> EXCERPTED TEXT
# # # #

Post-quake, Chilean leader vows at UN to build a better country

President of Chile Sebastián Piñera
February’s deadly earthquake in Chile provided an opportunity to forge a better country, the country’s President Sebastian Piñera told the General Assembly’s annual high-level debate today.

February’s deadly earthquake in Chile provided an opportunity to forge a better country, the country’s President Sebastian Piñera told the General Assembly’s annual high-level debate today.

The 8.8-magnitude quake claimed the lives of more than 500 people and injured nearly two million others, he said.

“Entire cities and villages were demolished,” Mr. Piñera said. “Hundreds of hospitals, clinics, bridges, ports, airports and public buildings became unusable.”

One in three of Chile’s children and young people – numbering some 1.25 million – could not start the school year because their schools had been destroyed or damaged.

Losses from the earthquake totalling $30 billion, equivalent to 18 per cent of Chile’s gross domestic product (GDP) and representing the country’s largest-ever property loss.

# # # #

> WORK INSTRUCTIONS
a. List every kind of facility or structure that, in the Chile earthquake article, Mr. Piñera says became unusable.
b. Return the passage of the Chile earthquake article starting at "One in three" and ending at "destroyed or damaged.".
The items after this point are separate from the Chile earthquake article.

Data entries:
# # # #

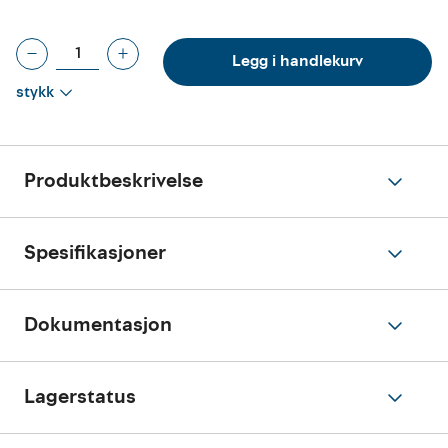
Legg i handlekurv
stykk
Produktbeskrivelse
Spesifikasjoner
Dokumentasjon
Lagerstatus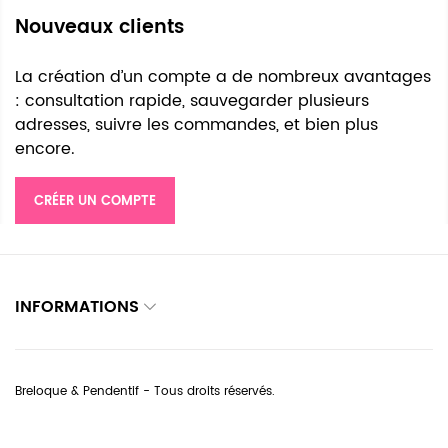
Nouveaux clients
La création d’un compte a de nombreux avantages
: consultation rapide, sauvegarder plusieurs
adresses, suivre les commandes, et bien plus
encore.
CRÉER UN COMPTE
INFORMATIONS
Breloque & Pendentif - Tous droits réservés.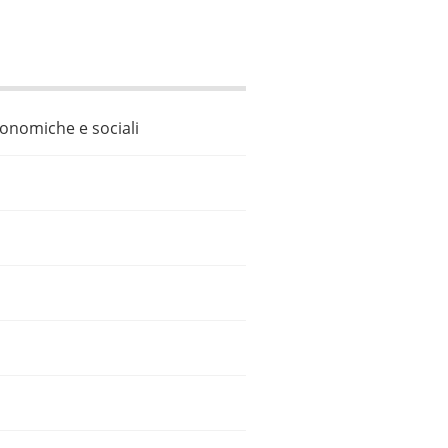
economiche e sociali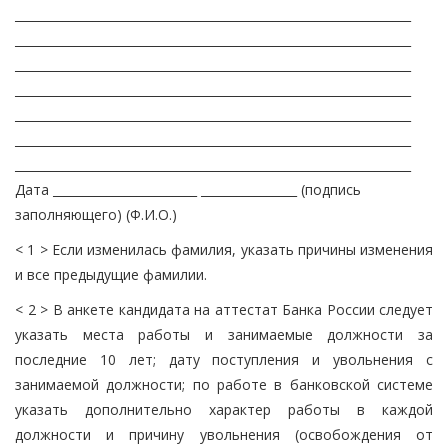
__________________________________________________________________
__________________________________________________________________
__________________________________________________________________
__________________________________________________________________
__________________________________________________________________
__________________________________________________________________
__________________________________________________________________
Дата ________________________ ________________ (подпись
заполняющего) (Ф.И.О.)
< 1 > Если изменилась фамилия, указать причины изменения
и все предыдущие фамилии.
< 2 > В анкете кандидата на аттестат Банка России следует
указать места работы и занимаемые должности за
последние 10 лет; дату поступления и увольнения с
занимаемой должности; по работе в банковской системе
указать дополнительно характер работы в каждой
должности и причину увольнения (освобождения от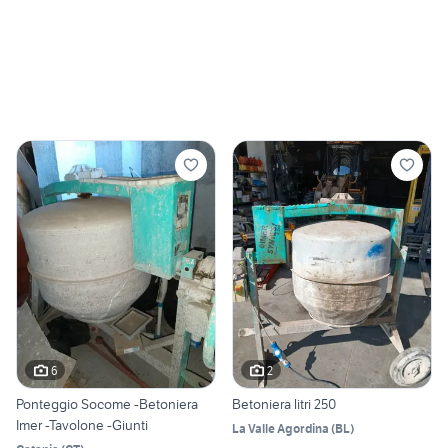
6
2
Ponteggio Socome -Betoniera
Betoniera litri 250
Imer -Tavolone -Giunti
La Valle Agordina
(
BL
)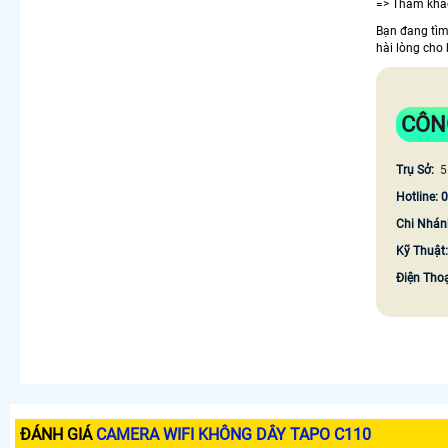
=> Tham khả
Bạn đang tì
hài lòng cho 
CÔN
Trụ Sở:
5
Hotline: 
Chi Nhán
Kỹ Thuật
Điện Tho
ĐÁNH GIÁ
CAMERA WIFI KHÔNG DÂY TAPO C110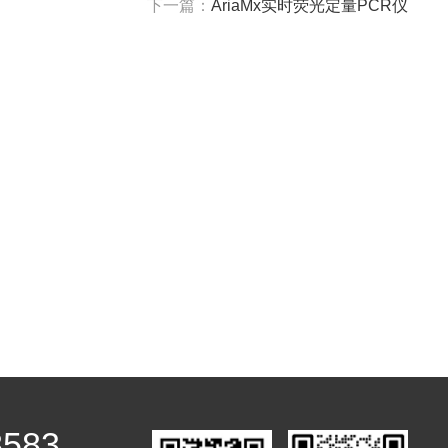
下一篇：
AriaMx实时荧光定量PCR仪
8583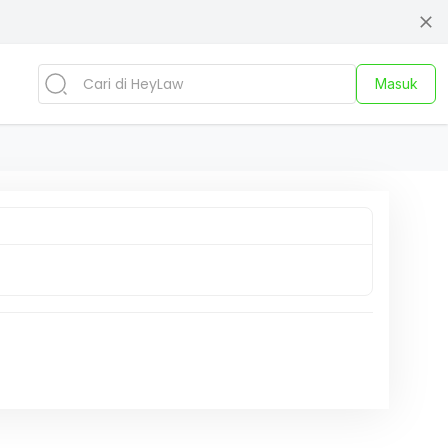
Masuk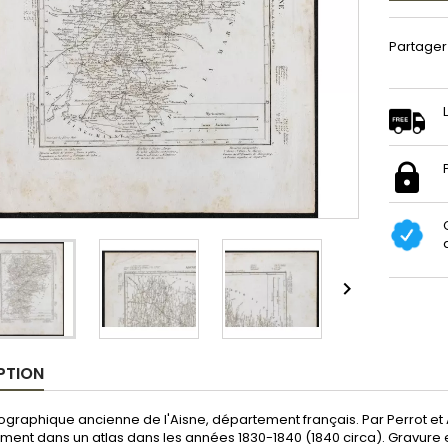
Partager

PTION
graphique ancienne de l'Aisne, département français. Par Perrot et A
ement dans un atlas dans les années 1830-1840 (1840 circa). Gravure 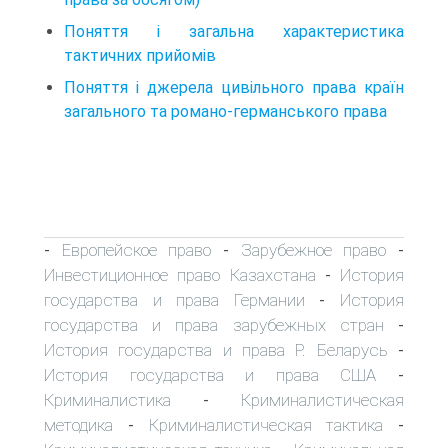
Поняття і загальна характеристика
тактичних прийомів
Поняття і джерела цивільного права країн
загального та романо-германського права
Европейское право
Зарубежное право
-
-
-
Инвестиционное право Казахстана
История
-
государства и права Германии
История
-
государства и права зарубежных стран
-
История государства и права Р. Беларусь
-
История государства и права США
-
Криминалистика
Криминалистическая
-
методика
Криминалистическая тактика
-
-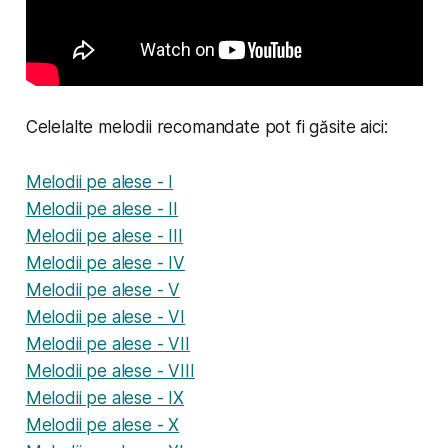
Celelalte melodii recomandate pot fi găsite aici:
Melodii pe alese - I
Melodii pe alese - II
Melodii pe alese - III
Melodii pe alese - IV
Melodii pe alese - V
Melodii pe alese - VI
Melodii pe alese - VII
Melodii pe alese - VIII
Melodii pe alese - IX
Melodii pe alese - X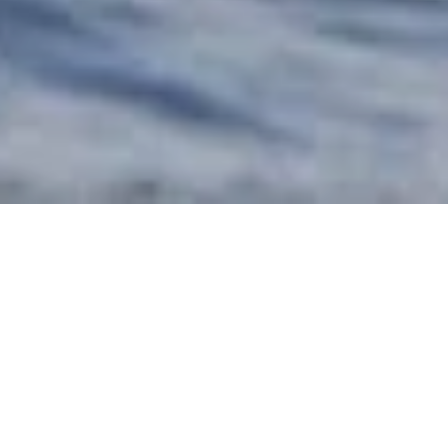
Del­fine, Mond­fi­sche, Rie­sen­haie, Zwerg­wale,
Finn­wale und Bu­ckel­wale wan­dern auf ih­rer
Nah­rungs­su­che all­mäh­lich wie­der in die iri­
schen Ge­wäs­ser. Diese wur­den von der Re­gie­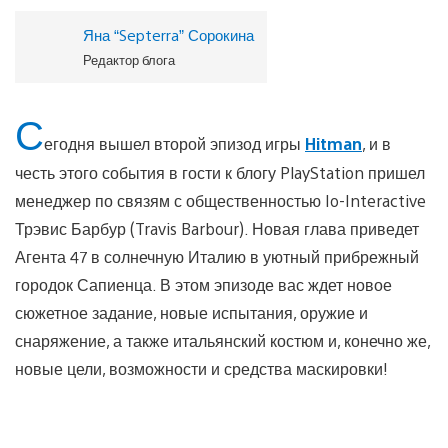
Яна “Septerra” Сорокина
Редактор блога
С
егодня вышел второй эпизод игры
Hitman
, и в
честь этого события в гости к блогу PlayStation пришел
менеджер по связям с общественностью Io-Interactive
Трэвис Барбур (Travis Barbour). Новая глава приведет
Агента 47 в солнечную Италию в уютный прибрежный
городок Сапиенца. В этом эпизоде вас ждет новое
сюжетное задание, новые испытания, оружие и
снаряжение, а также итальянский костюм и, конечно же,
новые цели, возможности и средства маскировки!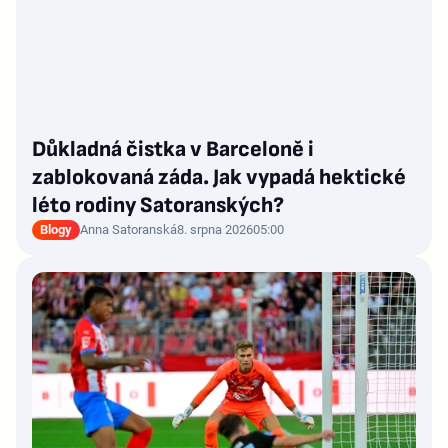
Důkladná čistka v Barceloně i
zablokovaná záda. Jak vypadá hektické
léto rodiny Satoranských?
Blogy
Anna Satoranská
8. srpna 2026
05:00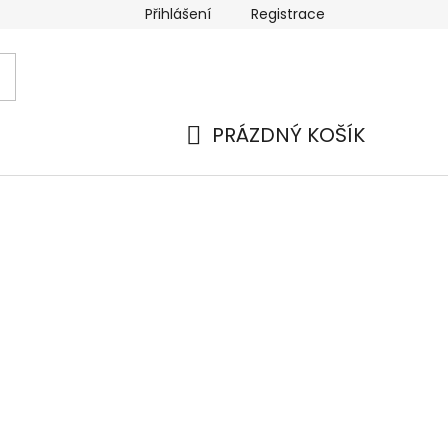
Přihlášení
Registrace
 a platba
Náhradní plnění
Moje objednávka
Hod
PRÁZDNÝ KOŠÍK
NÁKUPNÍ
KOŠÍK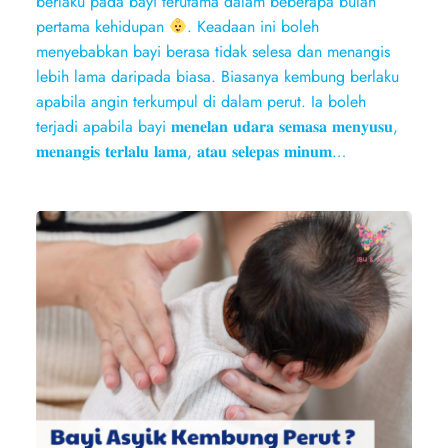
berlaku pada bayi terutama dalam beberapa bulan
pertama kehidupan
. Keadaan ini boleh
menyebabkan bayi berasa tidak selesa dan menangis
lebih lama daripada biasa. Biasanya kembung berlaku
apabila angin terkumpul di dalam perut. Ia boleh
terjadi apabila bayi 𝐦𝐞𝐧𝐞𝐥𝐚𝐧 𝐮𝐝𝐚𝐫𝐚 𝐬𝐞𝐦𝐚𝐬𝐚 𝐦𝐞𝐧𝐲𝐮𝐬𝐮,
𝐦𝐞𝐧𝐚𝐧𝐠𝐢𝐬 𝐭𝐞𝐫𝐥𝐚𝐥𝐮 𝐥𝐚𝐦𝐚, 𝐚𝐭𝐚𝐮 𝐬𝐞𝐥𝐞𝐩𝐚𝐬 𝐦𝐢𝐧𝐮𝐦…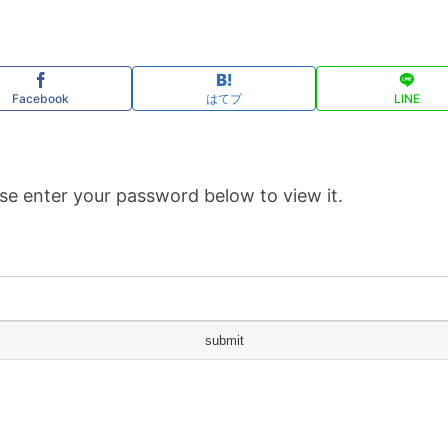
Facebook
はてブ
LINE
se enter your password below to view it.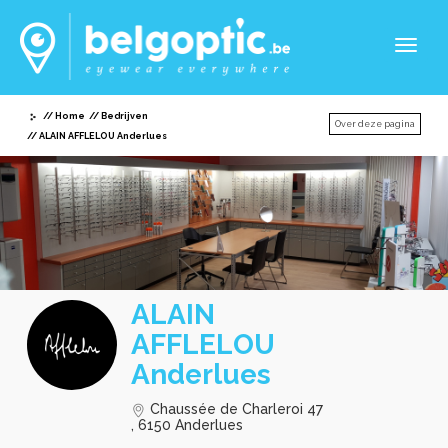
Toggl
naviga
Home
Bedrijven
Over deze pagina
ALAIN AFFLELOU Anderlues
ALAIN
AFFLELOU
Anderlues
Chaussée de Charleroi 47
, 6150 Anderlues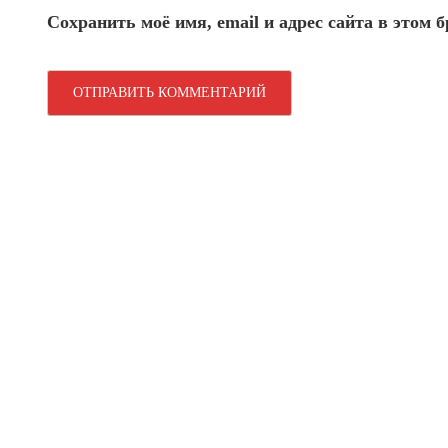
Сохранить моё имя, email и адрес сайта в этом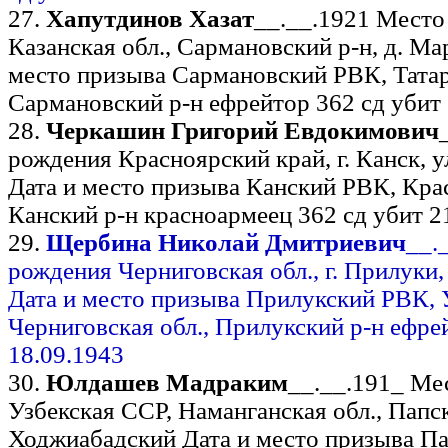
27.
Хапутдинов Хазат
__.__.1921 Место
Казанская обл., Сармановский р-н, д. Ма
место призыва Сармановский РВК, Тата
Сармановский р-н ефрейтор 362 сд убит 
28.
Черкашин Григорий Евдокимович
рождения Красноярский край, г. Канск, у
Дата и место призыва Канский РВК, Кра
Канский р-н красноармеец 362 сд убит 2
29.
Щербина Николай Дмитриевич
__.
рождения Черниговская обл., г. Прилуки, 
Дата и место призыва Прилукский РВК, 
Черниговская обл., Прилукский р-н ефре
18.09.1943
30.
Юлдашев Мадраким
__.__.191_ Ме
Узбекская ССР, Наманганская обл., Папск
Ходжиабадский Дата и место призыва П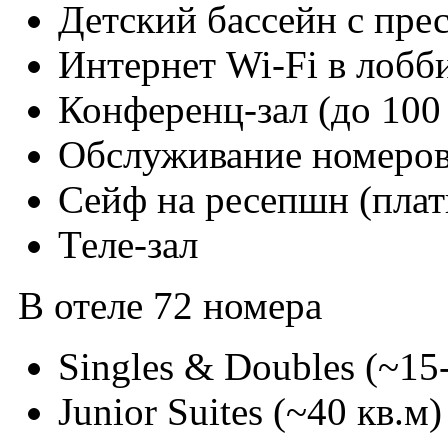
Детский бассейн с пре
Интернет Wi-Fi в лобби
Конференц-зал (до 100
Обслуживание номеро
Сейф на ресепшн (плат
Теле-зал
В отеле 72 номера
Singles & Doubles (~15
Junior Suites (~40 кв.м)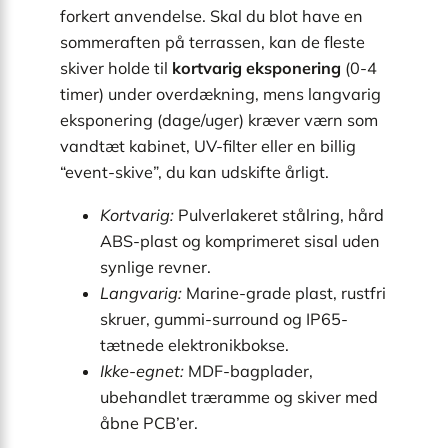
forkert anvendelse. Skal du blot have en
sommeraften på terrassen, kan de fleste
skiver holde til
kortvarig eksponering
(0-4
timer) under overdækning, mens langvarig
eksponering (dage/uger) kræver værn som
vandtæt kabinet, UV-filter eller en billig
“event-skive”, du kan udskifte årligt.
Kortvarig:
Pulverlakeret stålring, hård
ABS-plast og komprimeret sisal uden
synlige revner.
Langvarig:
Marine-grade plast, rustfri
skruer, gummi-surround og IP65-
tætnede elektronikbokse.
Ikke-egnet:
MDF-bagplader,
ubehandlet træramme og skiver med
åbne PCB’er.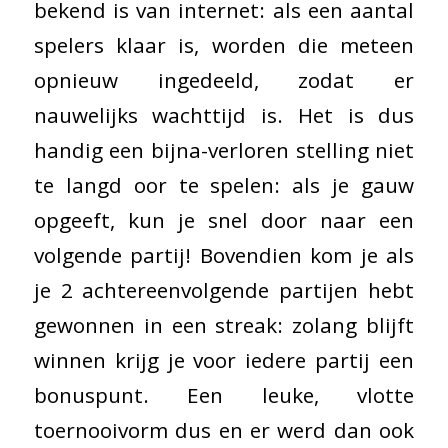
bekend is van internet: als een aantal
spelers klaar is, worden die meteen
opnieuw ingedeeld, zodat er
nauwelijks wachttijd is. Het is dus
handig een bijna-verloren stelling niet
te langd oor te spelen: als je gauw
opgeeft, kun je snel door naar een
volgende partij! Bovendien kom je als
je 2 achtereenvolgende partijen hebt
gewonnen in een streak: zolang blijft
winnen krijg je voor iedere partij een
bonuspunt. Een leuke, vlotte
toernooivorm dus en er werd dan ook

# # # #

> RESPONSES BY TASK
a. hospitals, clinics, bridges, ports, airports, public buildings

b.
One in three of Chile’s children and young people – numbering some 1.25 million – could not start the school year because their schools had been destroyed or damaged.